The afternoon session of Day 3 began with this top-quality panel. An overview of the current psychedelic innovation landscape, examining the potential for implementing psychedelic treatments in mainstream healthcare, and the challenges faced by companies in bringing them to market.
The panel included:
Shayla Love: a science journalist and senior staff writer at VICE News on the features desk. She has written extensively about psychedelic research and culture.
Gregg Peterson: CEO & co-founder of Bexson Biomedical, a firm developing subcutaneous formulation technology and a wearable device for several psychedelic compounds.
Winston de la Haye: Senior Lecturer in Psychiatry at The University of the West Indies (UWI), Jamaica. Consultant Addiction and General Psychiatrist at the University Hospital.
Courtney Barnes: A devoted social justice attorney and leading trailblazer in drug policy reform. Ms. Barnes serves as Policy Advisor for Decriminalize Nature, General Counsel for SPORE, and Advisory Board Member of Heroic Hearts Project.
Angus Taylor: CEO Med Plant Science, a biotechnology company focused on developing advanced medications for the treatment of mental health conditions using active ingredients from psychedelic plants and fungi.
Itamar Grotto: Executive Chairman, PsyRx. Public Health Physician and Professor of Epidemiology, former Member of the Executive Board of the World Health Organization (WHO).
Some quotes and highlights from the panel:
Courtney Barnes: “Because of the Schedule 1 classification of these substances, it is very hard to engage in research, especially research that will be recognized by the FDA. And in order to engage in research in the United States with a scheduled compound, you must have a DEA authorization and the DEA has historically limited who is able to receive them. And rescheduling psychedelics is tricky.”
The DEA also limits the number of applications per year for researchers around Schedule 1 compounds.

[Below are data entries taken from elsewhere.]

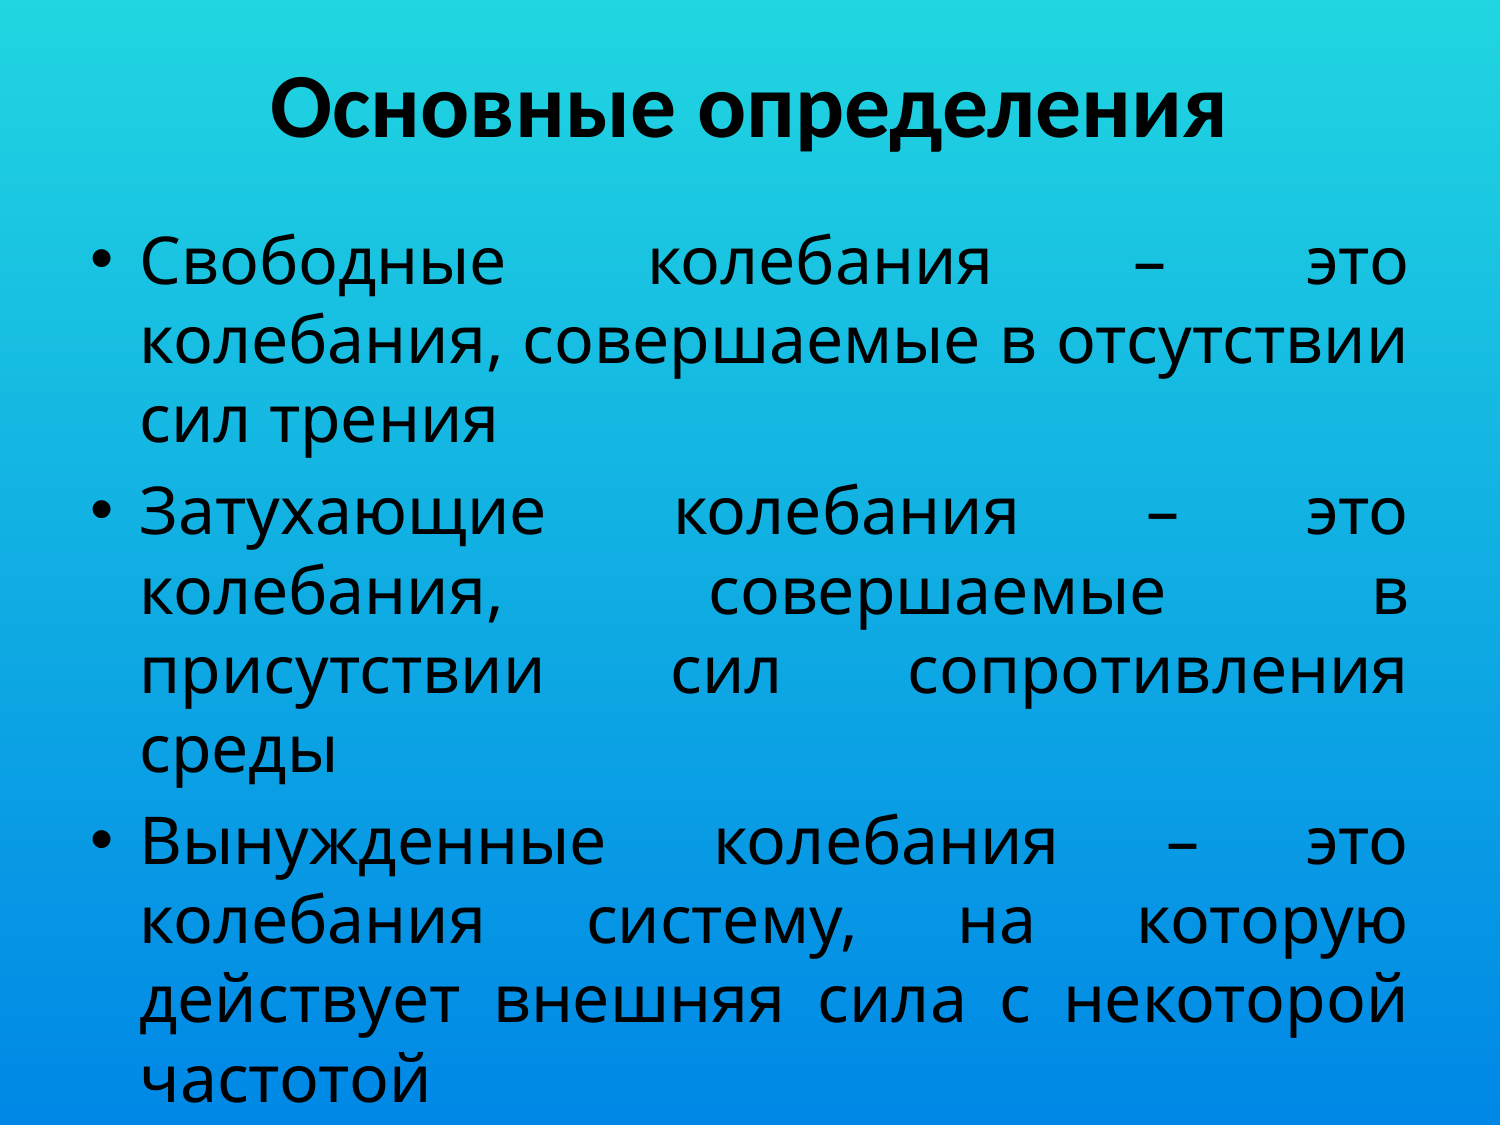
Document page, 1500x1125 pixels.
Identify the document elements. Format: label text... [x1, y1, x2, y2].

list Свободные колебания – это колебания, совершаемые в отсутствии сил трения Затухающие колебания – это колебания, совершаемые в присутствии сил сопротивления среды Вынужденные колебания – это колебания систему, на которую действует внешняя сила с некоторой частотой [75, 210, 1425, 1125]
title Основные определения [75, 11, 1425, 190]
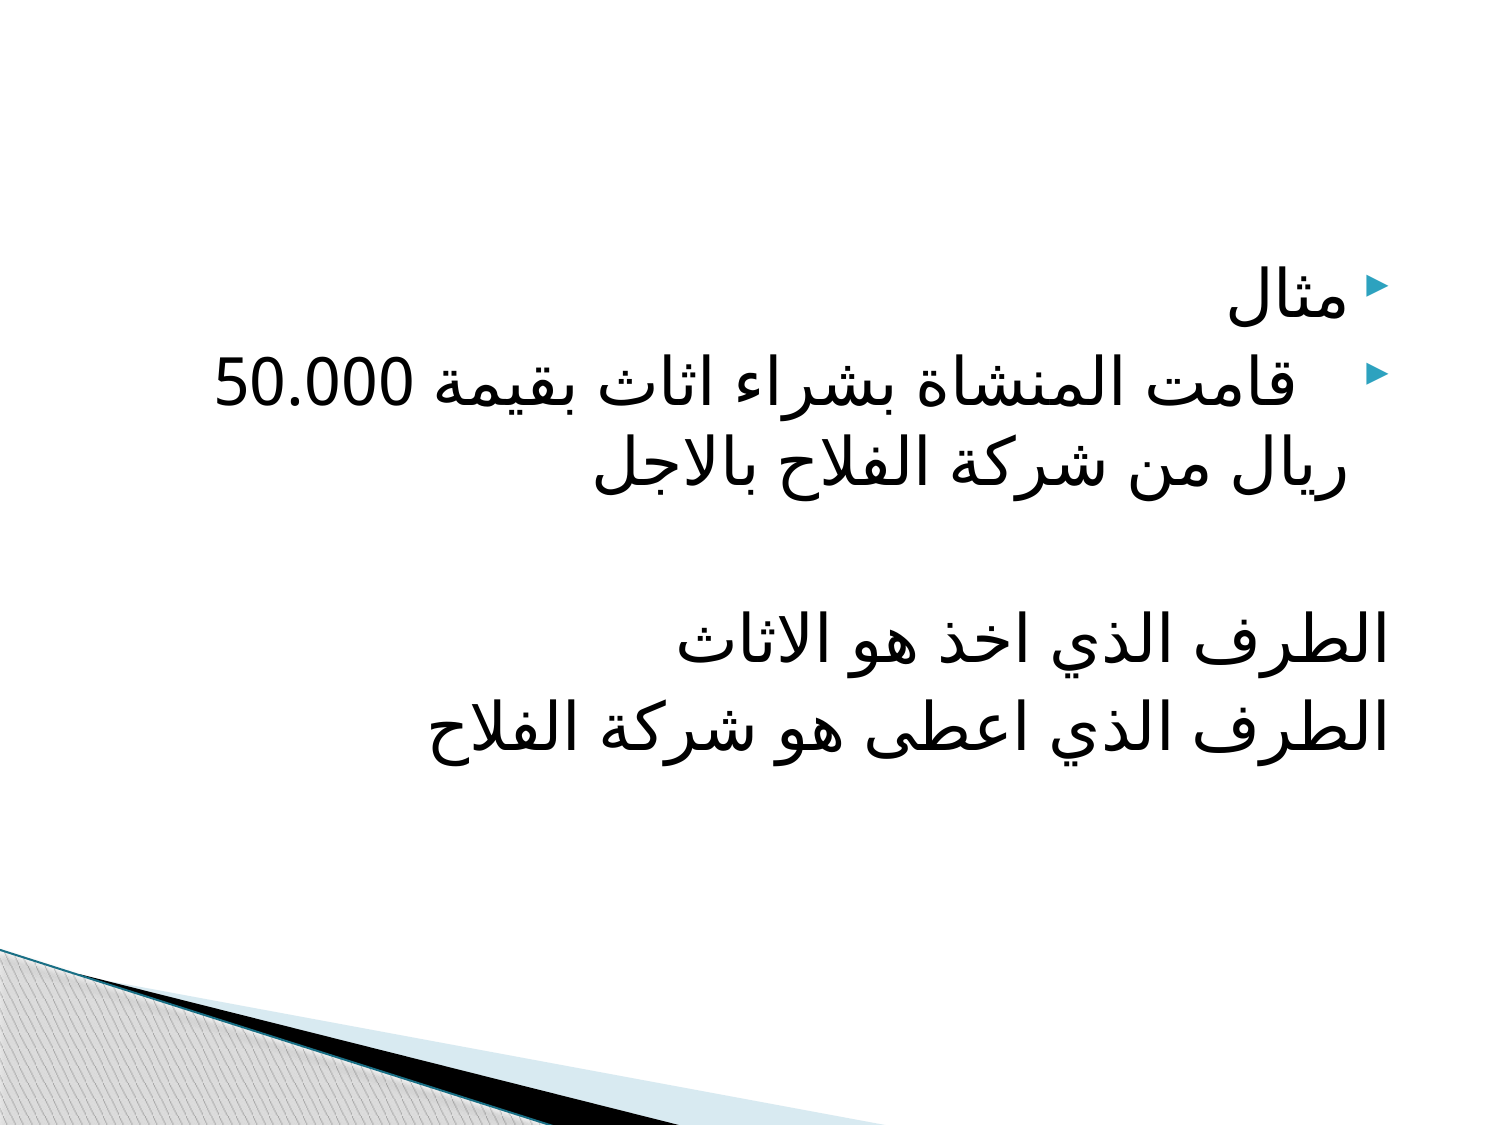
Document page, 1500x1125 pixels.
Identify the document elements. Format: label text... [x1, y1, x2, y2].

list مثال قامت المنشاة بشراء اثاث بقيمة 50.000 ريال من شركة الفلاح بالاجل الطرف الذي اخذ هو الاثاث الطرف الذي اعطى هو شركة الفلاح [75, 243, 1425, 986]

“There are definitely quotas in alignment with the international treaties. But the DEA did just recently exponentially increase the quotas for manufacturing, but it is very tightly controlled and it’s limited. You can’t just get a DEA authorization and produce as much psilocybin as you’d like.”
A big barrier to actual integration into our healthcare models.

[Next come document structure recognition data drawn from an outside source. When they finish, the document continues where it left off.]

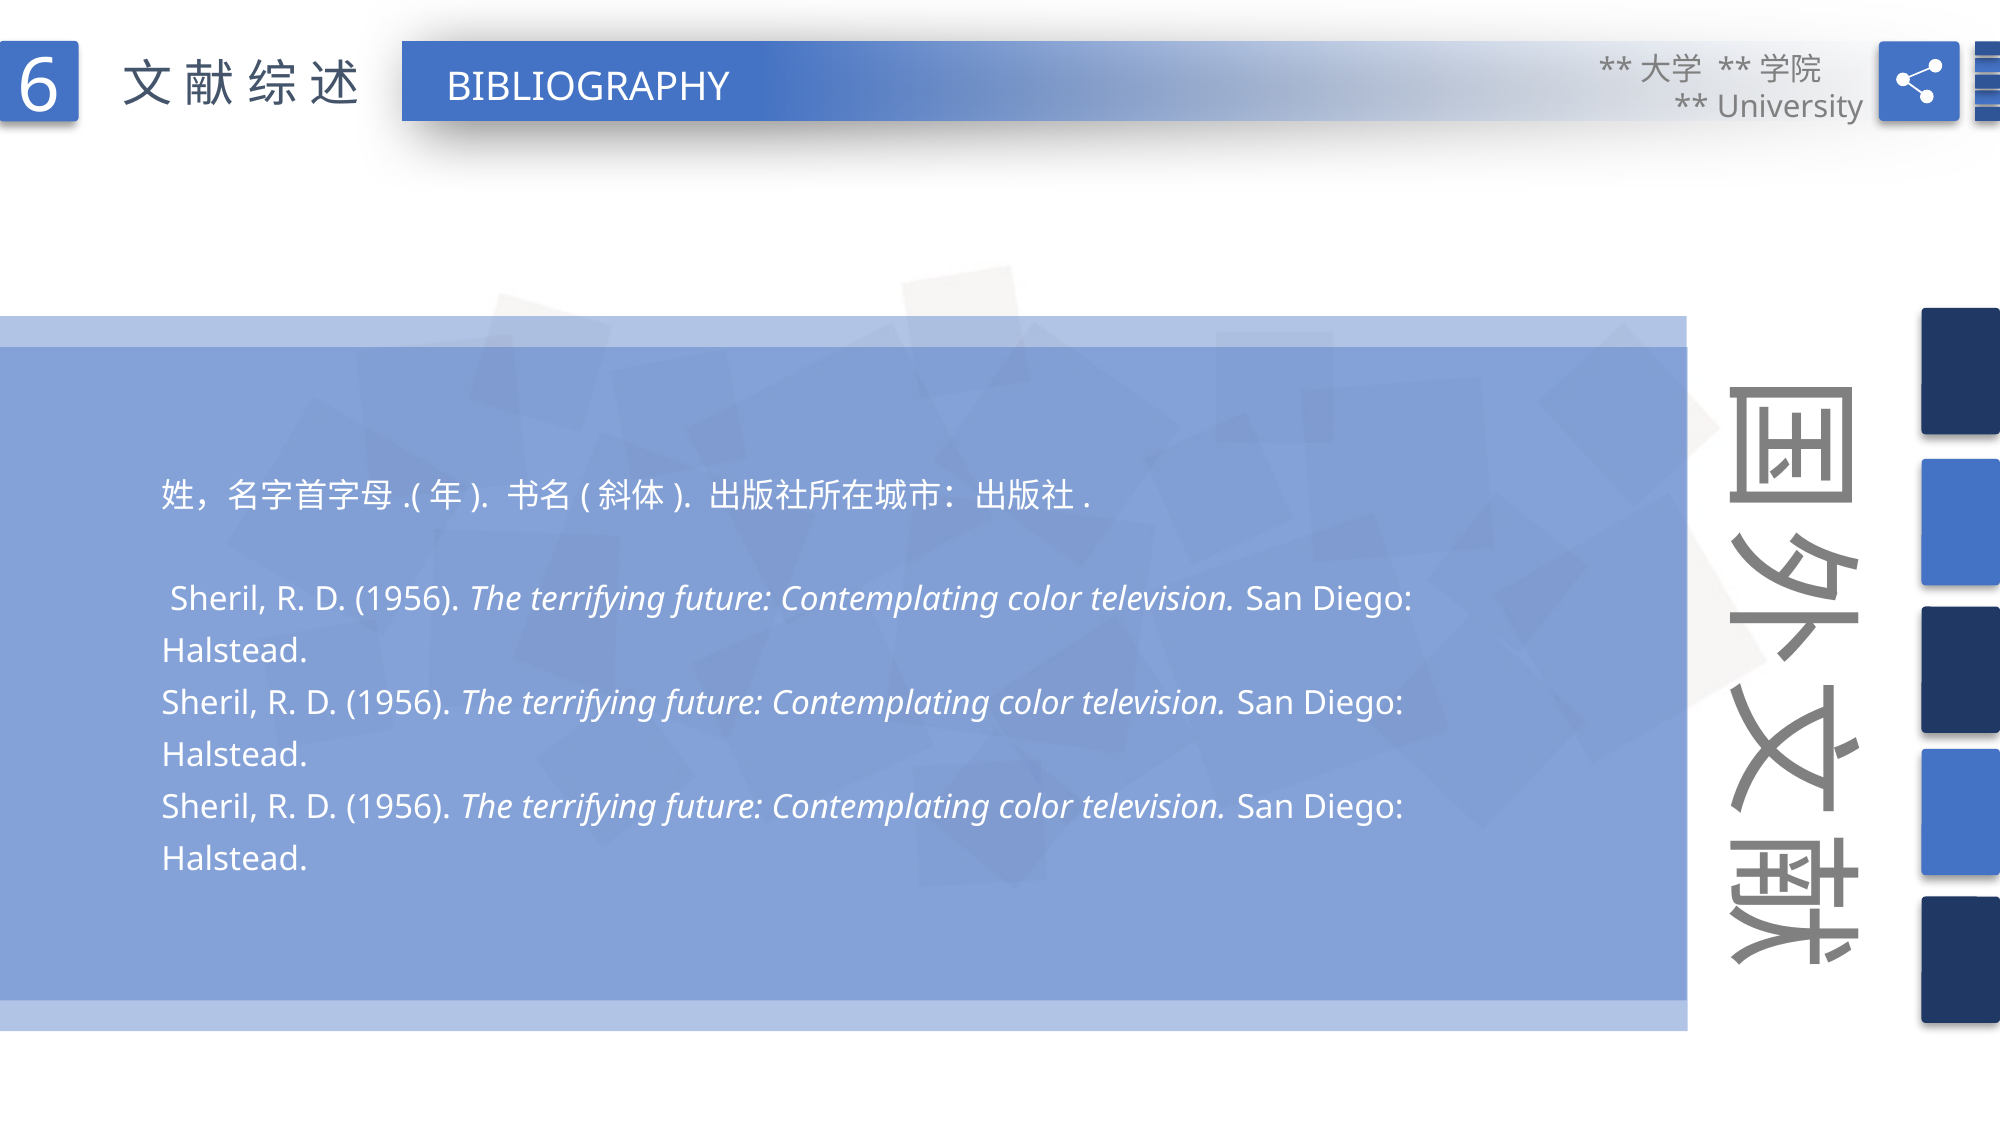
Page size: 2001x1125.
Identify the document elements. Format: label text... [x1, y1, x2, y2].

text_box [0, 346, 1689, 1032]
text_box 6 [0, 39, 80, 123]
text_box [1522, 41, 2000, 136]
text_box [402, 40, 2000, 122]
text_box 国外文献 [1696, 367, 1897, 985]
text_box [1920, 747, 2000, 877]
text_box BIBLIOGRAPHY [430, 53, 746, 116]
picture [0, 0, 2001, 1125]
text_box [1920, 457, 2000, 587]
text_box [0, 315, 1688, 1001]
text_box [1920, 306, 2000, 436]
text_box 文献综述 [107, 43, 376, 119]
text_box [1920, 895, 2000, 1024]
text_box 姓，名字首字母.(年). 书名(斜体). 出版社所在城市：出版社. Sheril, R. D. (1956). The terrifying future: Contemplating color television. San Diego: Halstead. Sheril, R. D. (1956). The terrifying future: Contemplating color television. San Diego: Halstead. Sheril, R. D. (1956). The terrifying future: Contemplating color television. San Diego: Halstead. [146, 454, 1484, 935]
text_box [1920, 605, 2000, 734]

The panel then went on to discuss the lessons from cannabis, with Dr. Itamar Grotto recounting some of the barriers due to stigmatization and the importance of having solid research backing trials and work with regulatory agencies.

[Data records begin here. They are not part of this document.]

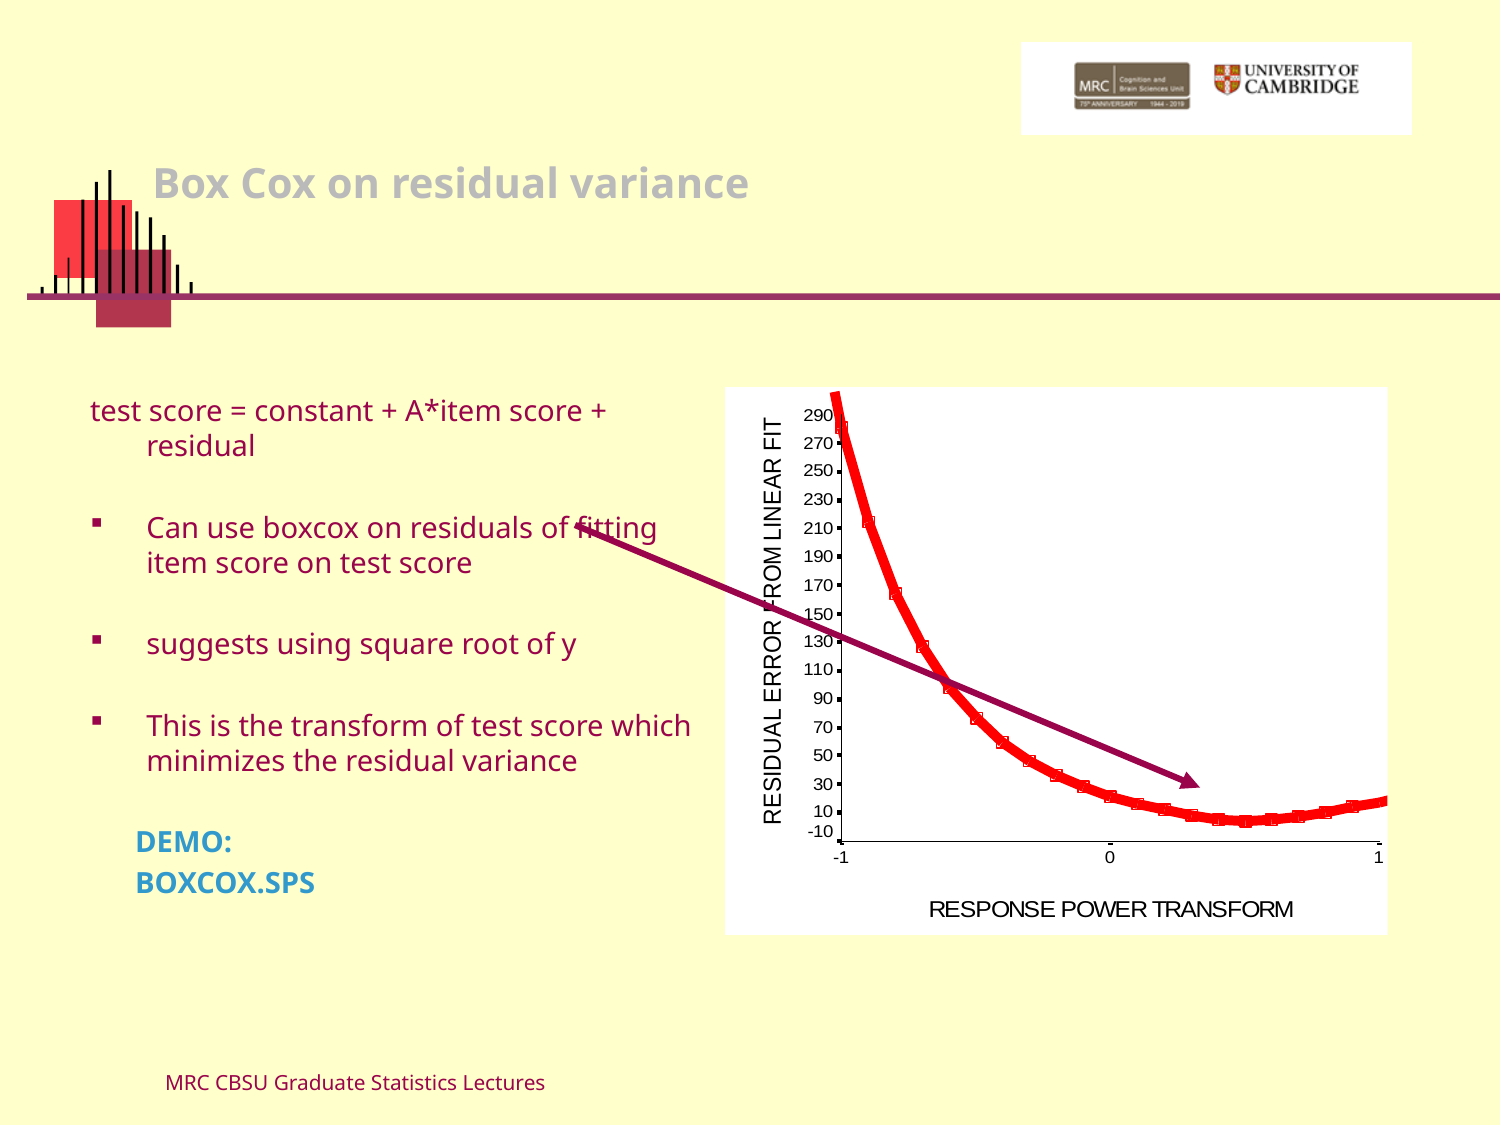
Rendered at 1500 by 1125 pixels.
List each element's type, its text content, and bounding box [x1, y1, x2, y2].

picture [1021, 42, 1412, 135]
footer MRC CBSU Graduate Statistics Lectures [149, 1062, 988, 1101]
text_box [724, 387, 1388, 935]
title Box Cox on residual variance [137, 137, 988, 233]
list test score = constant + A*item score + residual Can use boxcox on residuals of fitting item score on test score suggests using square root of y This is the transform of test score which minimizes the residual variance DEMO: BOXCOX.SPS [75, 262, 738, 1038]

Shaila Love, the panel moderator: “Maybe you can share some perspectives on developing companies around products that are not legal yet not just not FDA approved, but Schedule 1. What are some of the obstacles or logistical challenges you face that might dissipate with either escheduling or better integration into healthcare systems?
Gregg Peterson: “There’s definitely some reduction in access. We’ve been able to get Schedule 1 drugs, in some cases we just hired a manufacturing lab that does have a DEA license to make it for us. It wasn’t cheap and easy. And it would be cheaper and easier if you change the classification to Schedule 2 or Schedule 3. It will make it easier and cheaper to do these studies. The logistics are a big thing. Does your shipper have a Schedule 1 license? The clinicians that are in your clinical trial, does he or she have a Schedule 1 license? Are they willing to put it under double lock and key in their office? There’s a cost to that and restriction to access.”
The discussion continued on, covering topics around access, future insurance coverage, reducing costs to increase access, and other changes that will help integration into existing medical models (i.e: reducing time of therapy sessions)
The panel was informative and showed that those involved in the future of the space are learning from past lessons and working on best ways forward.